Les Sèvriennes
CHAPITRE XIV
JOURNAL DE MARGUERITE TRIEL
15 juillet.
— Pauvre journal, je te délaisse. Il m’est impossible d’éloigner de moi la pensée de l’examen. Serai-je prête ? irai-je tranquille, rassurée par ce que j’emporte en moi ?
Nous sommes toutes dans cet état bizarre d’indifférence et d’anxiété, qui précède les jours d’examen. Je voudrais m’arracher à mes livres ; Berthe et moi, nous devons passer dans les bois les deux après-midi qui nous restent.
18 juillet.
Je suis allée là-bas, lui porter des fleurs, c’est à elle maintenant que j’offre la rose des jours d’angoisse, elle qui me disait, il y a deux ans : « La Sainte sait bien, ma chérie, ce que ta rose lui demande, elle t’exaucera. »
Chérie que tu me manques ! demain, c’est toi qui m’aurais donné courage ; ton baiser fraternel m’eût porté bonheur.
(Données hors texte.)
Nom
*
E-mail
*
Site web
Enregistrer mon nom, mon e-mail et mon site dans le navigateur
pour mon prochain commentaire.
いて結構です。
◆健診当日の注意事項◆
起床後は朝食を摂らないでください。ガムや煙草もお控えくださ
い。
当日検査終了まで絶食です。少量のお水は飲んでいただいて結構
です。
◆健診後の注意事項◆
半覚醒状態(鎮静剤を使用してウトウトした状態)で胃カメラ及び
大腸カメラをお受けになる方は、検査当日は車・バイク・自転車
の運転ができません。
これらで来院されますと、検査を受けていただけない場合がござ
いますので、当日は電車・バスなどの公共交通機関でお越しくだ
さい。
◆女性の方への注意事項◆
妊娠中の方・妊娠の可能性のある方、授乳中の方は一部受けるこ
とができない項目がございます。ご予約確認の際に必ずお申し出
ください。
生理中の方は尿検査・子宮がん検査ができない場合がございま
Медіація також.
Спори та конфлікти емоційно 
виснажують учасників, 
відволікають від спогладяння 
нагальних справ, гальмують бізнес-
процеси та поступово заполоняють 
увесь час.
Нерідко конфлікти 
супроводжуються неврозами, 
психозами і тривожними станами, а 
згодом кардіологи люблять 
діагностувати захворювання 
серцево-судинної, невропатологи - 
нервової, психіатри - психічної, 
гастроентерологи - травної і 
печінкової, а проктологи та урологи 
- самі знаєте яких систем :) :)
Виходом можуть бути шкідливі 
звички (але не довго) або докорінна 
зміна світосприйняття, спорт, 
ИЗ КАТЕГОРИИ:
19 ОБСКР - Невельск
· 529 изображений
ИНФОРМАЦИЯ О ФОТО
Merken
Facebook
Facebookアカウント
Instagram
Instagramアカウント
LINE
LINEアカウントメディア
Ma joie aurait été ta joie. La pensée du succès ne me réjouit point : j’en serai fière pour l’École ; que m’importe à moi, puisque je n’ai plus personne à qui l’offrir.
Où est-il ? que fait-il ? Pourquoi ce silence ? notre amitié est-elle morte avec son amour ! Moi, je suis fidèle, je ne retirerai pas la main que j’ai tendue.
19 juillet, 6 heures du matin.
Dans un moment, nous partirons pour la Sorbonne ; je suis très calme, la nervosité de mes compagnes ne me trouble pas ; j’ai rêvé d’Elle et de Lui, je suis presque heureuse, je sens qu’ils m’accompagnent.
Maintenant, je puis recevoir le baiser de Mme Jules Ferron, j’ai reçu celui de Charlotte.